Cesar Pineda of the AIC Research Faculty said newly opened laboratory, in fact, is already demonstrating how LGUs can use the Japanese digital TV standard ISDB-T for e-government services.

In remote areas or in times of disaster, broadband content may come from two-way VSAT (very small aperture terminal) communications and satellite broadcast, which the LGUs can rebroadcast over ISDB-T or over near cloud distribution.

Jose Paolo Talusan, a graduate student at the Ateno, said a near cloud server with a terabyte of preloaded content — maps, school curriculum, and medical information — placed in remote schools, LGUs, and hospitals can serve as a powerful local ICT hub with “super Internet” experience.

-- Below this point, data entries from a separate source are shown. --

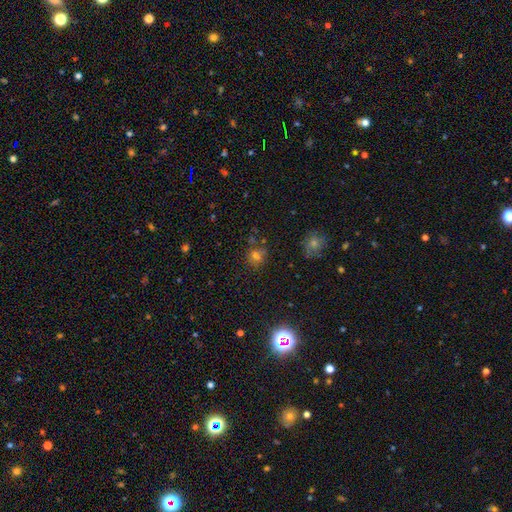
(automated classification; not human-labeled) The model was most divided on "smooth or featured": smooth: 60%, star or artifact: 30%, featured or disk: 10%. More confident: how rounded — round (81%); merging — none (74%).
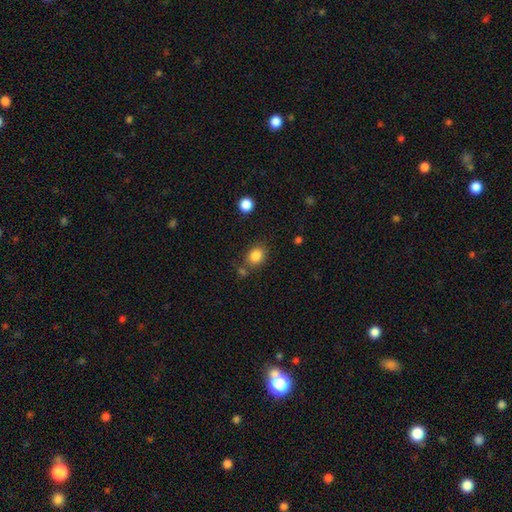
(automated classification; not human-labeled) Q: Smooth or featured?
A: smooth (85%); runner-up: star or artifact (10%)
Q: How rounded?
A: round (50%); runner-up: in between (49%)
Q: Merging?
A: none (71%); runner-up: minor disturbance (14%)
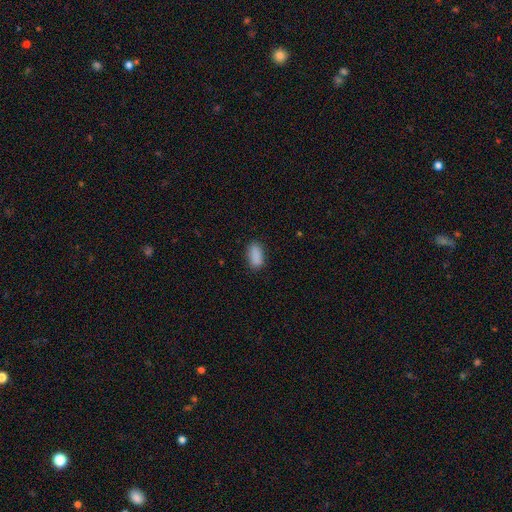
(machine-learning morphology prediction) This appears to be a smooth galaxy with no disk features (88%) that is in between round and cigar-shaped (88%). Merging: none (83%).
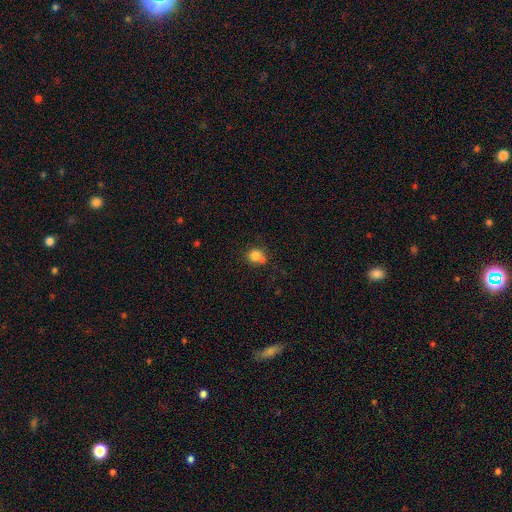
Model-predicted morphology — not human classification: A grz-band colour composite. It shows a smooth galaxy with no disk features (79%) that is round (81%). Merging: none (51%).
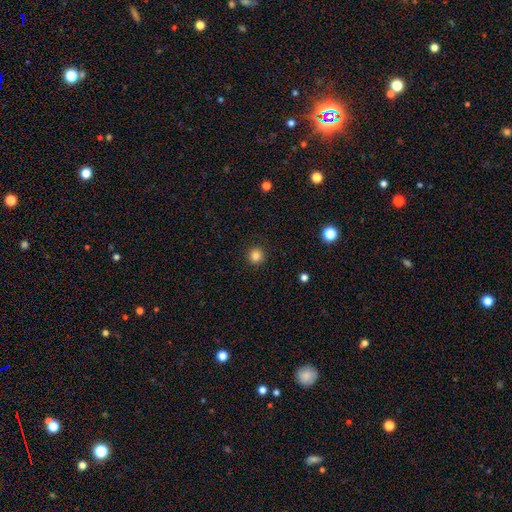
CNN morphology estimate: smooth 84%, star or artifact 12%, featured or disk 4%. Down the decision tree: how rounded — round (92%); merging — none (91%).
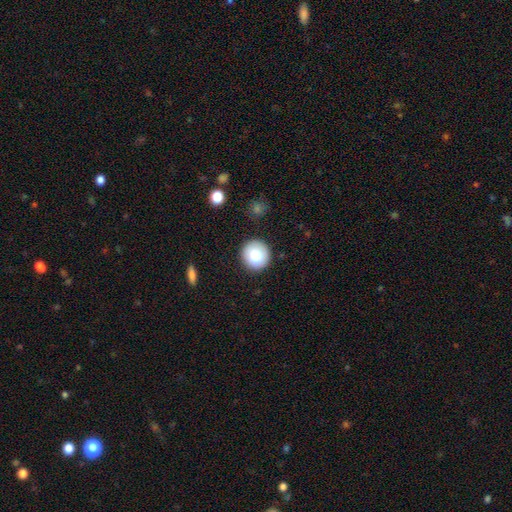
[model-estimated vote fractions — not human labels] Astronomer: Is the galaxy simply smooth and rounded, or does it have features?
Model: smooth — 81%.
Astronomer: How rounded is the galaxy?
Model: round — 93%.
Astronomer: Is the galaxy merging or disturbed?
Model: none — 89%.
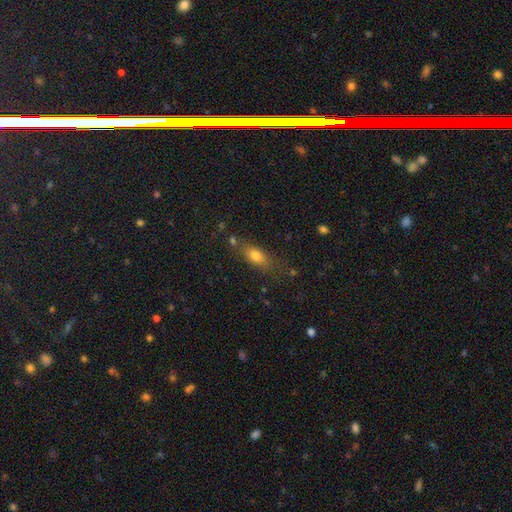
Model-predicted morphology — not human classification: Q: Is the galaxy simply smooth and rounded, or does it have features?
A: smooth — 76%.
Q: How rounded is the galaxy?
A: in between — 75%.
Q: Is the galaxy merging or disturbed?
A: none — 65%.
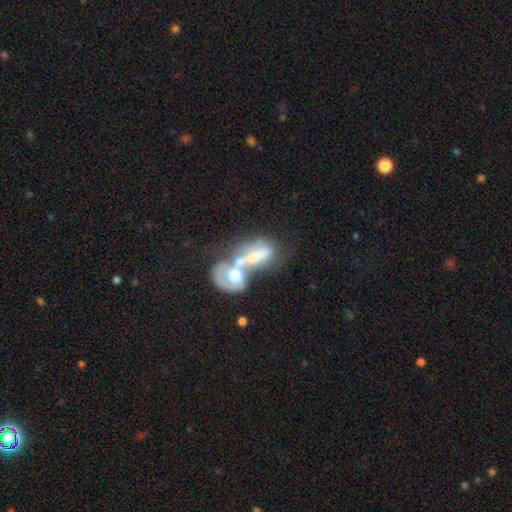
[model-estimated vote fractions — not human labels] The model was most divided on "smooth or featured": featured or disk: 47%, smooth: 44%, star or artifact: 9%. More confident: merging — merger (73%).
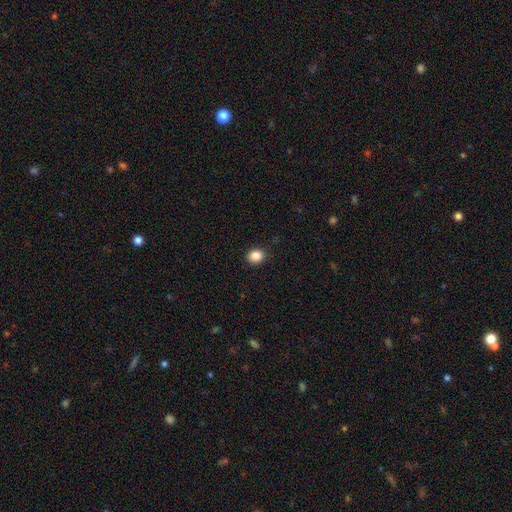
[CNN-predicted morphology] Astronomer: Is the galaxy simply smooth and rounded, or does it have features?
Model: smooth — 86%.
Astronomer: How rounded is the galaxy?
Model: round — 71%.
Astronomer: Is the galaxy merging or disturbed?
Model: none — 91%.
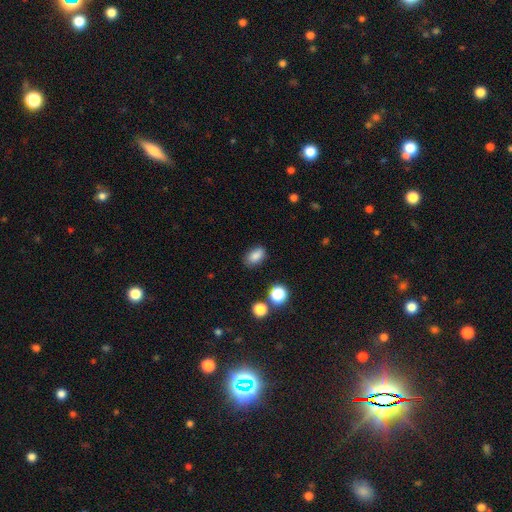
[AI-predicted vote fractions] This appears to be a smooth galaxy with no disk features (85%) that is in between round and cigar-shaped (88%). Merging: none (81%).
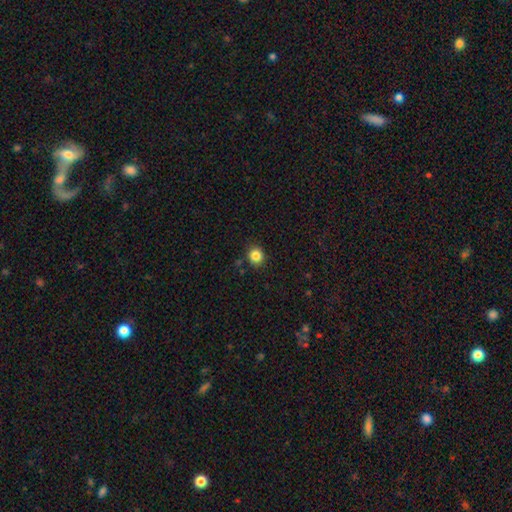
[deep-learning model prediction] Smooth or featured: smooth — 84% (star or artifact — 11%)
How rounded: round — 82% (in between — 17%)
Merging: none — 87% (minor disturbance — 9%)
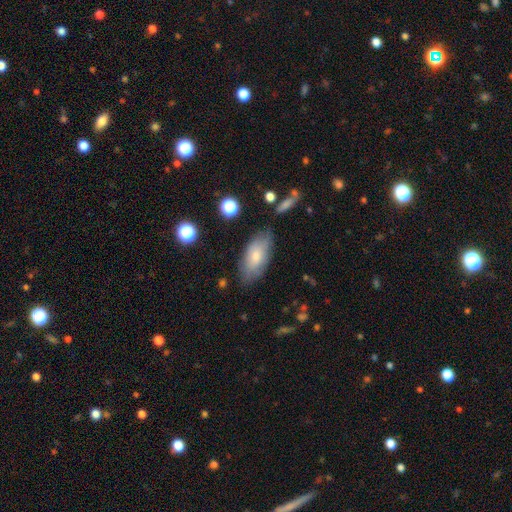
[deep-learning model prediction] A smooth galaxy with no disk features (73%) that is in between round and cigar-shaped (89%).

Vote fractions:
- Smooth or featured? smooth: 73% / featured or disk: 20% / star or artifact: 7%
- How rounded? in between: 89% / cigar-shaped: 8% / round: 3%
- Merging? none: 73% / minor disturbance: 19% / major disturbance: 5% / merger: 3%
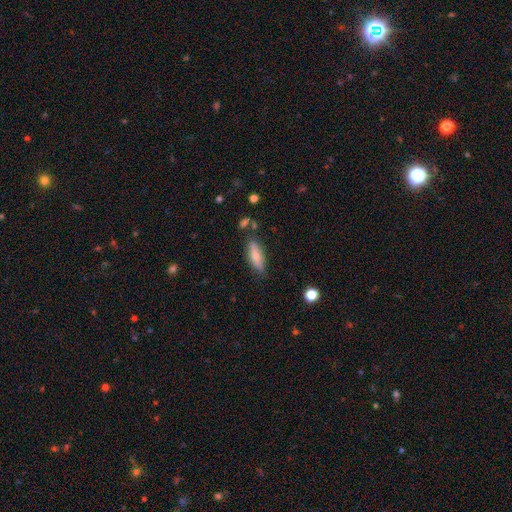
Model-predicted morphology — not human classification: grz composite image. It shows a smooth galaxy with no disk features (71%) that is in between round and cigar-shaped (49%, tied with cigar-shaped). Merging: none (77%).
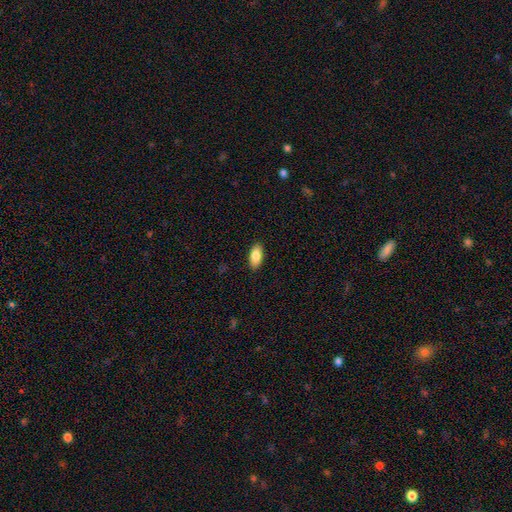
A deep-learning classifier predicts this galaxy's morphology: Smooth or featured?
  - smooth: 87% *
  - featured or disk: 7%
  - star or artifact: 6%
How rounded?
  - in between: 91% *
  - cigar-shaped: 7%
  - round: 2%
Merging?
  - none: 90% *
  - minor disturbance: 8%
  - major disturbance: 2%
  - merger: 1%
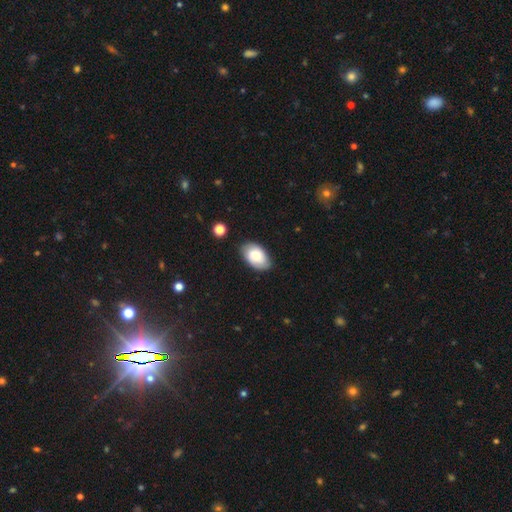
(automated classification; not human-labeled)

With a relatively “slow” Internet connection, users can use instantaneous bandwidth for interactivity — voice or video consulting — rather than transmission of movies, high resolution images, and curriculum.

Benjz Gerard Sevilla, another graduate student, said an IPTV system connection to Sendai, Japan allowed 50 disabled persons to interact live and present their paper in an international conference for the disability-inclusive response to disasters.

“As a research institution connected to the Philippine Research, Education and Government Information Network (Preginet) of DOST-ASTI, Ateneo de Manila University is ready for these remote international correspondences, best exemplified by the research activities of the CP-NM Facility,” Sevilla said.